The word “escape” isn’t right for me. I escape nothing because poetry for me is about plunging into everything despite how much it might wind up jeopardizing my happiness. Poetry is worth my fear being resolved. Thank you for this interview.

It was late in the smoke-painted bar, a quarter past the blue hour, when The Interviewer pulled The Poet into an even darker room. And in the dark of that darkness, came the first question. Tell me, said the Interviewer, where do your poems live?

Most of my poems are conjured between the pages of old fairy-tale books and on flickering screens. It’s true that many of them wield swords.

Lately, they’ve been exploring the disappeared home of my childhood in Tennessee. The home I grew up with no longer exists, the gardens and woods I remember wandering nothing but ugly rubble I can only bear to look at on Google Earth once in a great while. They have never done anything with the rubble, so I must regrow everything from memory. The rocks and roots, the violets and daffodils, the acres of old oaks and bear caves. My brothers and their old pickup trucks

They’ve also been ducking into classrooms: algebra, cartography, old stories barely remembered. Conjuring memories yet again: Sunday school, high school dances, dusty yellow polaroid photographs that show a girl feral, big-eyed, holding her little brother’s hand.

My poems do best in a fantasy landscape. Colors metallic, ice mountains, enchanted deserts, alien flora and fauna…it’s where my poems really feel most at home.

The dark room was the color of closed eyelids now. Music reached in through a window deprived of its pane. With his eyes on the music, The Interviewer asked What was the last sin your poems committed?

My poems may bite. They may also reveal secrets, gossip, cry into a bottle of beer. And I don’t even drink beer! My poems are much less polite and they smile less than I do. They are survivors, the detritus of battles lost.

A blade of moonlight cut The Poet’s body in half. The Interview liked this. The Interviewer wondered which half wanted most to be taken. Drinks appeared at the table without explanation. I want to know, said The Interviewer, pausing to take a sip of his drink, what your poems dream about?

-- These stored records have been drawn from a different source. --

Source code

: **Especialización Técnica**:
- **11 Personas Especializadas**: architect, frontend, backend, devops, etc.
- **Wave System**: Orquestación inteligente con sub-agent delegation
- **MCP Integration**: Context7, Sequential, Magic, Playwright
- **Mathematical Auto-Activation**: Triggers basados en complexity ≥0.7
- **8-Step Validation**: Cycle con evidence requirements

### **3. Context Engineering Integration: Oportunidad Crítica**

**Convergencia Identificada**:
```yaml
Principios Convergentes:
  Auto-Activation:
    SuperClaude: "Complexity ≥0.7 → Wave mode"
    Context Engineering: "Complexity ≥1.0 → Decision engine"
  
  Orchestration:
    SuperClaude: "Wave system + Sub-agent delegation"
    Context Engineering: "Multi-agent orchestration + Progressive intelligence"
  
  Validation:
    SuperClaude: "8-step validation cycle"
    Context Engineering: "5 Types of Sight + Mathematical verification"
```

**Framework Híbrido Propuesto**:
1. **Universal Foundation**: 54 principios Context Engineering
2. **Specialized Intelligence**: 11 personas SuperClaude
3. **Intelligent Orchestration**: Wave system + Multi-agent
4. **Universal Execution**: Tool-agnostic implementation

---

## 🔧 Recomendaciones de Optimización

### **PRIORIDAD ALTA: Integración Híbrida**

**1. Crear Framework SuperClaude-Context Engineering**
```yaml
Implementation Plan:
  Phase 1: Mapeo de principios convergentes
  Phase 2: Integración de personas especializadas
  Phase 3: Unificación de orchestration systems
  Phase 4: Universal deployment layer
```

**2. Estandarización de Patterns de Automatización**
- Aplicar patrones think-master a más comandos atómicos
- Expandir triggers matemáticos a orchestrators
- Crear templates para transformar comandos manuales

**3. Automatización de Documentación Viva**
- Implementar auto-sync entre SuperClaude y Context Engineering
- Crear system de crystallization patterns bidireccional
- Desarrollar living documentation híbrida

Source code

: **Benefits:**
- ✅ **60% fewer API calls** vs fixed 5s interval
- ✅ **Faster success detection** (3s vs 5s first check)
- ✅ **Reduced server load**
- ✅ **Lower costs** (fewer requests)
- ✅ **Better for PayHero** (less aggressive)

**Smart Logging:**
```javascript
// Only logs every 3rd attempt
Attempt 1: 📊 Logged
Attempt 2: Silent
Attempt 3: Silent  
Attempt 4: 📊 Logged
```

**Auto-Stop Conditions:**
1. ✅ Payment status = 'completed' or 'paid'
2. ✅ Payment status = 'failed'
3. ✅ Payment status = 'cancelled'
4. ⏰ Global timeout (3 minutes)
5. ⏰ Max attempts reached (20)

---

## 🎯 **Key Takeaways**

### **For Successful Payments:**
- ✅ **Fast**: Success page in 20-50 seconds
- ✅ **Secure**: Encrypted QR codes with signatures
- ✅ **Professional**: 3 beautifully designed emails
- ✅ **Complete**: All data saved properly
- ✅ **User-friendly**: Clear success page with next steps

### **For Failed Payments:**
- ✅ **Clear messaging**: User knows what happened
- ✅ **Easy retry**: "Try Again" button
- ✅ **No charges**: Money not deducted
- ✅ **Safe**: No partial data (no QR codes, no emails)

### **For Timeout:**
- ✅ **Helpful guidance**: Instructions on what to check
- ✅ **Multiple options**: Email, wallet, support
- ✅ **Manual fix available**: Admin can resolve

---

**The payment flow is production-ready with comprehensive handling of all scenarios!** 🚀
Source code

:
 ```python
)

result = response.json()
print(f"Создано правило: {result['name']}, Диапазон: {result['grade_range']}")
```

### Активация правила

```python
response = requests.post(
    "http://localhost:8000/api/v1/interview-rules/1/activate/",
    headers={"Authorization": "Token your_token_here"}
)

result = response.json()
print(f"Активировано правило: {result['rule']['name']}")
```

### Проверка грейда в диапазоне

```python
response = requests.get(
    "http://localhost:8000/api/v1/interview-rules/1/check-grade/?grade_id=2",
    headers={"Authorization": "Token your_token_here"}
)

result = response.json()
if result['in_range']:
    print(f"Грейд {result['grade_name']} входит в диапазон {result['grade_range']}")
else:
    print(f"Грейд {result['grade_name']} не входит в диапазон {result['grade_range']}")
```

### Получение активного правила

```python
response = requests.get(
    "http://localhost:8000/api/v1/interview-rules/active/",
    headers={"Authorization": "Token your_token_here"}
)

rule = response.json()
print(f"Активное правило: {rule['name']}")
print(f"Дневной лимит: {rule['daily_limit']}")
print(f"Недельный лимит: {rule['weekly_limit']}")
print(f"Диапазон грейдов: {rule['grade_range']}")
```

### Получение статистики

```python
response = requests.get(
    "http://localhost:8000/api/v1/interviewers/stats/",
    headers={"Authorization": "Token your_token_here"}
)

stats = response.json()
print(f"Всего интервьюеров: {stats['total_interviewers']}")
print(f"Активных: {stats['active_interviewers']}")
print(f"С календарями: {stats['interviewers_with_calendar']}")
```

They dream of apocalypse. Of futures where she might be a robot, or a witch. Often, they dream of disasters: hurricanes, broken cell phones, girls who must rescue themselves from glass coffins. My poems bloom best at night and are pollinated by large green moths.

Minutes were hours in that shut eyelid-colored room. The moon turned into the sun without apology. Music that had been reaching through the window pulled its hand away. The Interview looked less himself. Tell me, please tell me, what have your poems come here to do?

They have come to tell you a story that comes with a warning and a gold coin. They have come to tell you about the inside of someone else’s skin. They have come to tell you about the hidden dangers of mud dauber’s wasp nests and goat’s milk full of cesium’s daughters. They have come to show you the way out. My poems want to rescue you but are often only able to watch.